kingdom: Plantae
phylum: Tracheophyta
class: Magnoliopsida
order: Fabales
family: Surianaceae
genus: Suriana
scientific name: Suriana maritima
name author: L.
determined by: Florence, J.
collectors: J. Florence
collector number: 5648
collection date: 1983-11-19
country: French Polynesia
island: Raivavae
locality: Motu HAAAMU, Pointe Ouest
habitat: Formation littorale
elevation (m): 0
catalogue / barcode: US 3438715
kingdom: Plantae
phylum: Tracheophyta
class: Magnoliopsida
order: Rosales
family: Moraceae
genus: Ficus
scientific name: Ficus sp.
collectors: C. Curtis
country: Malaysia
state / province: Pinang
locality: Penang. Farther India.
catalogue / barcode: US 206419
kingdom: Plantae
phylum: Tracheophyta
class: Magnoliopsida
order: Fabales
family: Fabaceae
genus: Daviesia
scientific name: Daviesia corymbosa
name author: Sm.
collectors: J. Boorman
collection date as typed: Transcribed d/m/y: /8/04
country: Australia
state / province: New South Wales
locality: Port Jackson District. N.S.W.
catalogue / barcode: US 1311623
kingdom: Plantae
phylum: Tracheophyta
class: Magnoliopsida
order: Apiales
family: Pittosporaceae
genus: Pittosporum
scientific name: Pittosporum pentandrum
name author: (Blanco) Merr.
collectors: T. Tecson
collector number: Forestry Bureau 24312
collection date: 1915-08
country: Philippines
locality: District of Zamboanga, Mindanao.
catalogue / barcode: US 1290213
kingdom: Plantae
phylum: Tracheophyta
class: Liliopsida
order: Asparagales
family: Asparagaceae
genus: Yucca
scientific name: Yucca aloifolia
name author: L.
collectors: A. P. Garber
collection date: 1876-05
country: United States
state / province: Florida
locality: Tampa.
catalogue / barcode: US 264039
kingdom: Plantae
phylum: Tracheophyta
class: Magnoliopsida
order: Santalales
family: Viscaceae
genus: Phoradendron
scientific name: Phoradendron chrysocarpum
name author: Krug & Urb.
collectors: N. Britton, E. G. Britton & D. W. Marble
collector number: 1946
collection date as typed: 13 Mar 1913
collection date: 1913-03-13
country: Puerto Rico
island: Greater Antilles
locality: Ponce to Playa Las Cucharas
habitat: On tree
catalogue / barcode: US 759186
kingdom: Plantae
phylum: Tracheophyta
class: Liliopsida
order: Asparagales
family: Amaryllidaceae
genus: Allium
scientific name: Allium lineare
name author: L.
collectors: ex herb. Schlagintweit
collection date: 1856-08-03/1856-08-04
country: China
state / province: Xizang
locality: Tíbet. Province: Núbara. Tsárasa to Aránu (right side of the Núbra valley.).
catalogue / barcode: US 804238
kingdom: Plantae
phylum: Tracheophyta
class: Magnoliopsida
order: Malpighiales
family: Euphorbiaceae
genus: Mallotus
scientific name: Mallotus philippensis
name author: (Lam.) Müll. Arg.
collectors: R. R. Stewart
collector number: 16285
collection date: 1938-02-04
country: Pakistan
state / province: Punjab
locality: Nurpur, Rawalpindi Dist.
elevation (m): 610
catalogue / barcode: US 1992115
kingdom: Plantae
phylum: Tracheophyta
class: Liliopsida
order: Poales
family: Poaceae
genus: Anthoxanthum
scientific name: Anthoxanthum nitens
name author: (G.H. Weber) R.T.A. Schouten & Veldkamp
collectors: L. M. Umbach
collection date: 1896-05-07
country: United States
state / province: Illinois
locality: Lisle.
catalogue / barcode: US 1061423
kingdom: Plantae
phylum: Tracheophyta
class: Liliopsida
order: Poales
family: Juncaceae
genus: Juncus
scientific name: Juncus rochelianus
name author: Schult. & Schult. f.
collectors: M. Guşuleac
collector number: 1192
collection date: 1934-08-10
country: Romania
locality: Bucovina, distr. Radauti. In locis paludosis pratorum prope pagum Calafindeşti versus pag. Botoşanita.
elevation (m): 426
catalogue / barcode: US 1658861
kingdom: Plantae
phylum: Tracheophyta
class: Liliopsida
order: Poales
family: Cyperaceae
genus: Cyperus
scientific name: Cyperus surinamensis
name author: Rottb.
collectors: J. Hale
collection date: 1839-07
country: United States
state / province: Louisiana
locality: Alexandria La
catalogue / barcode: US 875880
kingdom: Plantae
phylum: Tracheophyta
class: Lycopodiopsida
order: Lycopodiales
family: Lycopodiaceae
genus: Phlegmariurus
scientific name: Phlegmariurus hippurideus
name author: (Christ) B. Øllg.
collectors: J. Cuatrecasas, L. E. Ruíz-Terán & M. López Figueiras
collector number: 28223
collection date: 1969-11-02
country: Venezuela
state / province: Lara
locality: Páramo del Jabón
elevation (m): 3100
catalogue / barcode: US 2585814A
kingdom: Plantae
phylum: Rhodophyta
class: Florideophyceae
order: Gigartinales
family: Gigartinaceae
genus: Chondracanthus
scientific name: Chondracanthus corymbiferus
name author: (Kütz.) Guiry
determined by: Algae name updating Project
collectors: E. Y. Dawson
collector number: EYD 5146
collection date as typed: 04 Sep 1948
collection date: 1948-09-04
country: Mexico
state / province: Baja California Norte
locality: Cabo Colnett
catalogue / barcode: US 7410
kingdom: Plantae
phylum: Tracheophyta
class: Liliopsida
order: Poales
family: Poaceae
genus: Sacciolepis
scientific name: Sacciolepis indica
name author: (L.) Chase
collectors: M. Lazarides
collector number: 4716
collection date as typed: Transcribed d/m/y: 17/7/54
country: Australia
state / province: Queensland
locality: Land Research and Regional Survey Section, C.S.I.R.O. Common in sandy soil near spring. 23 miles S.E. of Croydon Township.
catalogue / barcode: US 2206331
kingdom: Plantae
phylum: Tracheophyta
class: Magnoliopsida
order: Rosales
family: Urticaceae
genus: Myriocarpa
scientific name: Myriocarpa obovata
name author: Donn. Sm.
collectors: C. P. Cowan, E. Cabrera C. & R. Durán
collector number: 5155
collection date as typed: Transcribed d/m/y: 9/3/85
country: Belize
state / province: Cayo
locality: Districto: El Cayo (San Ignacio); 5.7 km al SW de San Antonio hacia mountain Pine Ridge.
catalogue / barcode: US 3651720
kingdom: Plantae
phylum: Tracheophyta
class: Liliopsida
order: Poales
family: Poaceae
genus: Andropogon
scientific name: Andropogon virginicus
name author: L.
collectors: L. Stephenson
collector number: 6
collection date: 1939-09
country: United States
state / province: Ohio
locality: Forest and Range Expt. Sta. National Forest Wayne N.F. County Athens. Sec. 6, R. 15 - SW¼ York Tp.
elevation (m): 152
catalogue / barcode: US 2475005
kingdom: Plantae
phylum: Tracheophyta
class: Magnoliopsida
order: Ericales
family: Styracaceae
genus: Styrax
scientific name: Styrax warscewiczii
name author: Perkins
====
▶ _Tarefa_: Coloque numa lista JSON de strings, uma para cada linha e sem as linhas em branco, o trecho das linhas acima que começa na linha que contém "country: Puerto Rico" e termina na que contém "scientific name: Phlegmariurus hippurideus", ambas incluídas.

▶ _Resposta_:
[
  "country: Puerto Rico",
  "island: Greater Antilles",
  "locality: Ponce to Playa Las Cucharas",
  "habitat: On tree",
  "catalogue / barcode: US 759186",
  "kingdom: Plantae",
  "phylum: Tracheophyta",
  "class: Liliopsida",
  "order: Asparagales",
  "family: Amaryllidaceae",
  "genus: Allium",
  "scientific name: Allium lineare",
  "name author: L.",
  "collectors: ex herb. Schlagintweit",
  "collection date: 1856-08-03/1856-08-04",
  "country: China",
  "state / province: Xizang",
  "locality: Tíbet. Province: Núbara. Tsárasa to Aránu (right side of the Núbra valley.).",
  "catalogue / barcode: US 804238",
  "kingdom: Plantae",
  "phylum: Tracheophyta",
  "class: Magnoliopsida",
  "order: Malpighiales",
  "family: Euphorbiaceae",
  "genus: Mallotus",
  "scientific name: Mallotus philippensis",
  "name author: (Lam.) Müll. Arg.",
  "collectors: R. R. Stewart",
  "collector number: 16285",
  "collection date: 1938-02-04",
  "country: Pakistan",
  "state / province: Punjab",
  "locality: Nurpur, Rawalpindi Dist.",
  "elevation (m): 610",
  "catalogue / barcode: US 1992115",
  "kingdom: Plantae",
  "phylum: Tracheophyta",
  "class: Liliopsida",
  "order: Poales",
  "family: Poaceae",
  "genus: Anthoxanthum",
  "scientific name: Anthoxanthum nitens",
  "name author: (G.H. Weber) R.T.A. Schouten & Veldkamp",
  "collectors: L. M. Umbach",
  "collection date: 1896-05-07",
  "country: United States",
  "state / province: Illinois",
  "locality: Lisle.",
  "catalogue / barcode: US 1061423",
  "kingdom: Plantae",
  "phylum: Tracheophyta",
  "class: Liliopsida",
  "order: Poales",
  "family: Juncaceae",
  "genus: Juncus",
  "scientific name: Juncus rochelianus",
  "name author: Schult. & Schult. f.",
  "collectors: M. Guşuleac",
  "collector number: 1192",
  "collection date: 1934-08-10",
  "country: Romania",
  "locality: Bucovina, distr. Radauti. In locis paludosis pratorum prope pagum Calafindeşti versus pag. Botoşanita.",
  "elevation (m): 426",
  "catalogue / barcode: US 1658861",
  "kingdom: Plantae",
  "phylum: Tracheophyta",
  "class: Liliopsida",
  "order: Poales",
  "family: Cyperaceae",
  "genus: Cyperus",
  "scientific name: Cyperus surinamensis",
  "name author: Rottb.",
  "collectors: J. Hale",
  "collection date: 1839-07",
  "country: United States",
  "state / province: Louisiana",
  "locality: Alexandria La",
  "catalogue / barcode: US 875880",
  "kingdom: Plantae",
  "phylum: Tracheophyta",
  "class: Lycopodiopsida",
  "order: Lycopodiales",
  "family: Lycopodiaceae",
  "genus: Phlegmariurus",
  "scientific name: Phlegmariurus hippurideus"
]